Je ne pense pas qu’il y ait une recette magique. Il suffit de croire en soi, de se donner les moyens, mais surtout d’aimer ce que l’on fait, et d’être passionné. Parfois on a un peu plus d’effort à fournir que les hommes, parce que l’on a besoin de prouver que l’on est là, que ce n’est pas uniquement une question de quota. Il ne faut juste pas se laisser intimider, et savoir vendre son travail/ses compétences.

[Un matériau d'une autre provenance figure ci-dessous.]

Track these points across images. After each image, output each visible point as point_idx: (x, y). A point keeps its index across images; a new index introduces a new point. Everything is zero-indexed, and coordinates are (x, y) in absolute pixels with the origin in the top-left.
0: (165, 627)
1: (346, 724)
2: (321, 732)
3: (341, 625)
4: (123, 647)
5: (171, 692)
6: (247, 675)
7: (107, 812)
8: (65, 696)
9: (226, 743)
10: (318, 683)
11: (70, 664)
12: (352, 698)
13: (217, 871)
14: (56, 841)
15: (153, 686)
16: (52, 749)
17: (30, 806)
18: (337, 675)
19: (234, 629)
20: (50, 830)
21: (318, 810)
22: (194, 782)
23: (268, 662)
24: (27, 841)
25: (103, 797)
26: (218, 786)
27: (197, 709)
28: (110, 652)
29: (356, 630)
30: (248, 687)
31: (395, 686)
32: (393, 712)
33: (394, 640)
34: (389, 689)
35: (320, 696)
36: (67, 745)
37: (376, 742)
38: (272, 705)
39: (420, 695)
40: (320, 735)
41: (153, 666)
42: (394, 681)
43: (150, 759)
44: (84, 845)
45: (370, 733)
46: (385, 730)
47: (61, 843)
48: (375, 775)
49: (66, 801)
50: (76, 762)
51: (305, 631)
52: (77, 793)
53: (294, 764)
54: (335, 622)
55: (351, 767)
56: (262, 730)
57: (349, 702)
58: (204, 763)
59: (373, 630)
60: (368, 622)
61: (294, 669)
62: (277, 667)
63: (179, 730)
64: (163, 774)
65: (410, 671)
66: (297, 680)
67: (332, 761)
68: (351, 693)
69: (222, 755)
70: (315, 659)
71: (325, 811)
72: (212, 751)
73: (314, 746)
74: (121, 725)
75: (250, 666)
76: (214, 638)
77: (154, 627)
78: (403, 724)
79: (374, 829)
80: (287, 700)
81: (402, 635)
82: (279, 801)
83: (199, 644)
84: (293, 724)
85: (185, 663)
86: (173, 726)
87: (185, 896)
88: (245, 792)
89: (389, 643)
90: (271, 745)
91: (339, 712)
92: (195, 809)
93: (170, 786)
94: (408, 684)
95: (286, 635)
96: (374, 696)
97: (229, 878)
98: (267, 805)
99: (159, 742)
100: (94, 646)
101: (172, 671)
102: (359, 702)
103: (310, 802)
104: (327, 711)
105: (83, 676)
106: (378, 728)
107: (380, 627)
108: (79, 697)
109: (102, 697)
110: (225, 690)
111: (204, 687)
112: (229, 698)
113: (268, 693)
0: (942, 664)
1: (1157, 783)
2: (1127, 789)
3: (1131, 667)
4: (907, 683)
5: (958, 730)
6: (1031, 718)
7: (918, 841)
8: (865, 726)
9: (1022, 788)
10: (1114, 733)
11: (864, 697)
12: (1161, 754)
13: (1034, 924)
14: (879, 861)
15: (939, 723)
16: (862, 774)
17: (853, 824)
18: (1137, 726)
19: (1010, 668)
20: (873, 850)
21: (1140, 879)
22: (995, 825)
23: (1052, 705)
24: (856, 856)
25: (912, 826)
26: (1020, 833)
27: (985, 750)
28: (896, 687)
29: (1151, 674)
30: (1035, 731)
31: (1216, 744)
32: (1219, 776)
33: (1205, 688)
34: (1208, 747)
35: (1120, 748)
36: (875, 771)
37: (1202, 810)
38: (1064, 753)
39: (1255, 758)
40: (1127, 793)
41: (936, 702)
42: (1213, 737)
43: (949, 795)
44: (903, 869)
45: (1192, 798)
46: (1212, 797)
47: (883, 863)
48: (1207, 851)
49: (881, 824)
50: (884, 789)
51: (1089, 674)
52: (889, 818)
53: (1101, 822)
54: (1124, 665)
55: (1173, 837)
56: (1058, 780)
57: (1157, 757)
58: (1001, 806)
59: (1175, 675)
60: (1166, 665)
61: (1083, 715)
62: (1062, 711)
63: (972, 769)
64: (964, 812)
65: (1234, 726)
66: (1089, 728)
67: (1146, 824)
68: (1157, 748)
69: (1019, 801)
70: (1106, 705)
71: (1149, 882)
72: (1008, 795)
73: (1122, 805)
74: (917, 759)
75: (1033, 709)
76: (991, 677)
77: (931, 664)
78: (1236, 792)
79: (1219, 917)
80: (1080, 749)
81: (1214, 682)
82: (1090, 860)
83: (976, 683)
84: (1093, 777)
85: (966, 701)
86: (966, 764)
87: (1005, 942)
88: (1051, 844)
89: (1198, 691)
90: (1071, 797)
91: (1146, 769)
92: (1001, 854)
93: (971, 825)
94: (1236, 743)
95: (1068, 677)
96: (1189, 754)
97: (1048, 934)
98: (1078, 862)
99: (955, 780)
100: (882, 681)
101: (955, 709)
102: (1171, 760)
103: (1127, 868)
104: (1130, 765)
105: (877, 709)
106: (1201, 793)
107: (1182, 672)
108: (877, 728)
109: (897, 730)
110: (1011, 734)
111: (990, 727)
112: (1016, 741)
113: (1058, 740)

Votre avis sur la situation de la femme au Maroc
Selon ma propre expérience, le syndrome de l’imposteur est très fréquent chez les chercheurs. Et il s’est avéré selon des études, que ce syndrome touche plus de femmes que d’hommes. Ça ne me surprend pas du tout. Les femmes ont plus tendance à chercher le perfectionnisme, s’acharnent plus sur leur travail, et ne sont jamais satisfaites des résultats, cherchent toujours à avoir mieux. Mais cela peut jouer en notre faveur, en nous poussant à exceller. Je suis d’origine marocaine, et j’ai effectué une partie de mes études au Maroc (licence), et durant ce parcours, je me retrouvais toujours dans une salle où le nombre d’étudiantes était équivalent au nombre d’étudiants en ingénierie. Quand j’ai poursuivi mes études en France, je me suis rendu compte que l’on était 11 étudiantes dans un amphi de 60 personnes (1ere année) et 3 étudiantes dans une salle de 16 personnes (2ème année). J’ai alors fait des recherches, et j’ai trouvé dans le rapport (2021) de l’UNESCO intitulé « la course contre la montre pour un développement plus intelligent » que le taux de femmes diplômées en ingénierie était plus haut dans les pays du Maghreb (Maroc – 42.2%) que les autres pays (France – 26%/ Etats-Unis – 20.4%). Donc je dirai que je suis très fière des femmes de mon pays.
Votre avis sur le site ?
Je suis impressionnée par cette initiative qui permet le partage d’expériences et d’idées. C’est une opportunité pour les femmes de s’entraider en y contribuant tout simplement. Bravo et bon courage.
Dernier mot ?
Les seules limites que l’on a sont les limites que l’on s’impose à soi. Comme le dit Tony Robbins, si dans ce monde une personne a réussi à réaliser un objectif, cela voudrait dire que l’on est tous capable de réaliser le même objectif à condition de se donner les moyens.